--- EXTRACTED TEXT ---

Submarine Cables Hormuz Risk. A tanker drifts. An anchor drops. No explosion, no headlines at first. Then banks slow down, cloud services lag, and half the internet feels… off.
This is not a hypothetical scenario. It already happened in the Red Sea in 2025, when multiple fiber optic cables were cut, disrupting connectivity across Asia and the Middle East.
Now place that same event in the Strait of Hormuz—one of the most sensitive geopolitical chokepoints on the planet.
The question is simple: how fragile is global internet infrastructure when it runs through a war zone?

The hidden backbone of the internet
Most people imagine satellites when thinking about the internet. That’s outdated.
97% of global data travels underwater
Submarine cables carry almost all international data traffic. Not satellites, not wireless networks. Physical cables, lying on the ocean floor.
- Around 1.7 million kilometers of submarine cables exist worldwide
- The Red Sea–Persian Gulf corridor handles over 20% of global traffic
- Up to 95% of Asia–Europe data flows through these routes
This makes Hormuz more than an energy chokepoint. It’s a digital artery.
Big Tech knows this. Google, Meta, Amazon, and Microsoft have invested billions in these routes—and slowed projects when security risks increased.
Not for budget reasons. For survival.
A disruption doesn’t kill the internet—but it hurts
Let’s drop the Hollywood version. No total blackout.
Reality is messier.
What actually happens during cable damage
When cables fail:
- Traffic reroutes automatically
- Alternative paths handle overflow
- Latency increases sharply
- Costs spike
During previous incidents, rerouting via longer paths—like around the Cape of Good Hope—cost up to six times more and added significant delay.
The internet bends. It doesn’t break.
But some regions suffer more.
Who gets hit the hardest?
Countries with limited redundancy:
- India
- Pakistan
- East Africa
These regions depend heavily on a few key routes. When those fail, performance drops fast.
Streaming buffers. Cloud services lag. Financial systems slow down.
And timing matters.
The real bottleneck: repair time
Cutting a cable is easy.
Fixing it? That’s another story.
Weeks… or months
Under normal conditions:
- A repair ship takes weeks to fix one cable
In conflict zones:
- Repairs can take 6 months or more
In 2024, repair operations in contested waters were delayed due to security threats. Ships simply couldn’t approach safely.
Now imagine Hormuz during escalation.
No access. No repairs. Just degraded service for months.
Hybrid warfare: the silent threat
No missiles required.
How cables get damaged in modern conflicts
Recent events show a pattern:
- Anchors dragging across the seabed
- Ships drifting without control
- GPS jamming disrupting navigation
- Small boats operating in gray zones
One notable case involved a drifting vessel damaging kilometers of cable simply by dragging its anchor.
No advanced weapon. Just physics.
That’s the uncomfortable truth:
critical infrastructure can be disrupted without triggering a formal war response.
Hormuz: from oil corridor to digital battlefield
Historically, Hormuz meant energy.
- 20% of global oil passes through it
- 25% of liquefied natural gas flows here
Now, add data.

--- DATASET EXCERPTS ---
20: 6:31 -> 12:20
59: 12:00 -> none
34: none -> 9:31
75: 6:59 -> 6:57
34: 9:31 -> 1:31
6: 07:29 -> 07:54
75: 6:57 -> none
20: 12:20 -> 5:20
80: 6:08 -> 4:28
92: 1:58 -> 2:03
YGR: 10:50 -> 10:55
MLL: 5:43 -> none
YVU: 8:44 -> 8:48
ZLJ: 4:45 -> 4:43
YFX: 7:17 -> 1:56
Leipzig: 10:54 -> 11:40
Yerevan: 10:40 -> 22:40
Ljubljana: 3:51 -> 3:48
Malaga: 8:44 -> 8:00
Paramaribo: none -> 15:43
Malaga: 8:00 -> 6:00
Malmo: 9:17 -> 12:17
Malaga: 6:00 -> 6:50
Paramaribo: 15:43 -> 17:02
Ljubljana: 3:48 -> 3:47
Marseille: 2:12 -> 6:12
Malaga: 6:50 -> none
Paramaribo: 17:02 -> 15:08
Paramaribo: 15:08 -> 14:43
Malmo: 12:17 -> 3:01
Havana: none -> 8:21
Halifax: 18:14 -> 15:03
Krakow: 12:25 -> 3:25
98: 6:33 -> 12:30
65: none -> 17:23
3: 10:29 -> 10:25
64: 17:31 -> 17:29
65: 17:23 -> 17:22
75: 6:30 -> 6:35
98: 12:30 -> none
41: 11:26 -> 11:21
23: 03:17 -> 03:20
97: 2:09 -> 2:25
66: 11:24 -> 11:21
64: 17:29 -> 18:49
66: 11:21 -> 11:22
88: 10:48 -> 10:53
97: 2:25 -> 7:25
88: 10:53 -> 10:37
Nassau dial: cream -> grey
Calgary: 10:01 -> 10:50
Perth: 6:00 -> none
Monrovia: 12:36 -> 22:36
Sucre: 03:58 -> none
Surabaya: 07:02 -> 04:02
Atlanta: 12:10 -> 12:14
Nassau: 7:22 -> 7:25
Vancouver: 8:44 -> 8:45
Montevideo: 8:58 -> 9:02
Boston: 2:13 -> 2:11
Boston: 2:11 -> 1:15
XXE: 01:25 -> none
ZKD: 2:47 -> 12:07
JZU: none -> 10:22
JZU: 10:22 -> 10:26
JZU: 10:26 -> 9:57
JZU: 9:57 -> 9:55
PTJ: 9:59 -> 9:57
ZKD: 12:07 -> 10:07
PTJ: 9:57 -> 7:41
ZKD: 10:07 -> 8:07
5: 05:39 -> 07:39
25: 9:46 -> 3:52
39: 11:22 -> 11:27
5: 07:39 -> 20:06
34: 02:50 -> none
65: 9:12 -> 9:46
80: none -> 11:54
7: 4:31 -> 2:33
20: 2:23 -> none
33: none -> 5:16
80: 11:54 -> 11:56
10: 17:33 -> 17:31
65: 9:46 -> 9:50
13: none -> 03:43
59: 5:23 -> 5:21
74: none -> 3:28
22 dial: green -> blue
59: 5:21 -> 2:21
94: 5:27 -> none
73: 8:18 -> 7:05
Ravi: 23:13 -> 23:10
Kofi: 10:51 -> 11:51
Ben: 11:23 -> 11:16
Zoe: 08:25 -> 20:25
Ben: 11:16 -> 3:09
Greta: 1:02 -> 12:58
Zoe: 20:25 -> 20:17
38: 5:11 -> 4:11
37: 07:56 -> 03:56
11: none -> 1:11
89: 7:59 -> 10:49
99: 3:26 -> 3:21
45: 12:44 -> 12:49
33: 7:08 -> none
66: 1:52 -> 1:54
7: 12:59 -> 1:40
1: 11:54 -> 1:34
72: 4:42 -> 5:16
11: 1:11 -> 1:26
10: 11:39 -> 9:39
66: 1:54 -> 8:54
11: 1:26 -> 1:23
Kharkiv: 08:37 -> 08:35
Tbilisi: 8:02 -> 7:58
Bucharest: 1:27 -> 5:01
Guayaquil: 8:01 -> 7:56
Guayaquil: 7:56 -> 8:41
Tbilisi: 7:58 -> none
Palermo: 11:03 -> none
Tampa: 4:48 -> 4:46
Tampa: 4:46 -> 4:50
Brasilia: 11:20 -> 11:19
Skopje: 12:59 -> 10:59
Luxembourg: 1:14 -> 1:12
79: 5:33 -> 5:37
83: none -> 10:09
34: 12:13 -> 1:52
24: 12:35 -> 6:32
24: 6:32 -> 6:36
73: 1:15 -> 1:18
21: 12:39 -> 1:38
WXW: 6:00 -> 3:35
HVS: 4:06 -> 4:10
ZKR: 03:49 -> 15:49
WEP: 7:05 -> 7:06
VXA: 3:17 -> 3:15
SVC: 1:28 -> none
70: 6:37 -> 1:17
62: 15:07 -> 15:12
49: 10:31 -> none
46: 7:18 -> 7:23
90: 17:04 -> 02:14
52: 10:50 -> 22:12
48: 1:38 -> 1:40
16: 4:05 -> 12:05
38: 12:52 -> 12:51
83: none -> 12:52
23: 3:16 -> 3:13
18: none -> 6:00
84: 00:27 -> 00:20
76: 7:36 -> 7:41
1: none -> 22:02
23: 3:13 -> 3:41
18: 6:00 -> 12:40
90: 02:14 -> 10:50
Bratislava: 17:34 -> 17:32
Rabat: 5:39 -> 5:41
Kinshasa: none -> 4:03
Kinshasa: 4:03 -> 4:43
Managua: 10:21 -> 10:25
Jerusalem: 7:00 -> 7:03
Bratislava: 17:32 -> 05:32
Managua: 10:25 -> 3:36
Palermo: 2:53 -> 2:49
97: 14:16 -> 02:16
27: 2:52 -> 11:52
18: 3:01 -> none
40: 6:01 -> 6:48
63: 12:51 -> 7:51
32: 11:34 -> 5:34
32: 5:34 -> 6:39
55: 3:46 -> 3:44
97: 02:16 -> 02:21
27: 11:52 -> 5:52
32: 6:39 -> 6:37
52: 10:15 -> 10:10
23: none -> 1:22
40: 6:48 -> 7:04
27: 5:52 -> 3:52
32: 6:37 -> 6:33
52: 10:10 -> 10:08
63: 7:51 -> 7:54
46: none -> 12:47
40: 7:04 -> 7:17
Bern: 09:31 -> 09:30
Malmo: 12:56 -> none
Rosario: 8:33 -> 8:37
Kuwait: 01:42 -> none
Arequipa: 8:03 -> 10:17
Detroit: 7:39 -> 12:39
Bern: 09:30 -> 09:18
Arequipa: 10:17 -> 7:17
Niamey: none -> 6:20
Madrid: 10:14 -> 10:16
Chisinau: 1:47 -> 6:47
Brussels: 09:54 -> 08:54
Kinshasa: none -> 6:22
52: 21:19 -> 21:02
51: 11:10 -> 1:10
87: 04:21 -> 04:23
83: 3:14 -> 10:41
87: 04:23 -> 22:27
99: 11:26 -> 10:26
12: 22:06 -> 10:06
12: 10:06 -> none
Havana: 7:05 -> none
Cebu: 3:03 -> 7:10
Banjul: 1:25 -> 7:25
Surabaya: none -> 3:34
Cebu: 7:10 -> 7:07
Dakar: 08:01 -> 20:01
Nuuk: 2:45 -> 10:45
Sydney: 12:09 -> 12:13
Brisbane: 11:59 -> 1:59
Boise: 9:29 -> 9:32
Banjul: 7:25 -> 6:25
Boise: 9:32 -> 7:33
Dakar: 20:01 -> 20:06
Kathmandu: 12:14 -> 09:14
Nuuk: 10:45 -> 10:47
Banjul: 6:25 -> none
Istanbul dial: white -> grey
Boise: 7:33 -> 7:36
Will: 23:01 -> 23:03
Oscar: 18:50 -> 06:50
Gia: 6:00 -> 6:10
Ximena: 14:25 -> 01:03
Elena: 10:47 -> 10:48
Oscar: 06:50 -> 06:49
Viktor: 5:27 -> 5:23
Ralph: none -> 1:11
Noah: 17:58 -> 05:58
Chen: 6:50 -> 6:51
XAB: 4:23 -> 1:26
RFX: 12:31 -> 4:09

--- WORK TO BE COMPLETED ---
Write out, word for word, the passage of the submarine cable text above from "- Around 1.7" to "No total blackout.".

--- RESPONSE ---
- Around 1.7 million kilometers of submarine cables exist worldwide
- The Red Sea–Persian Gulf corridor handles over 20% of global traffic
- Up to 95% of Asia–Europe data flows through these routes
This makes Hormuz more than an energy chokepoint. It’s a digital artery.
Big Tech knows this. Google, Meta, Amazon, and Microsoft have invested billions in these routes—and slowed projects when security risks increased.
Not for budget reasons. For survival.
A disruption doesn’t kill the internet—but it hurts
Let’s drop the Hollywood version. No total blackout.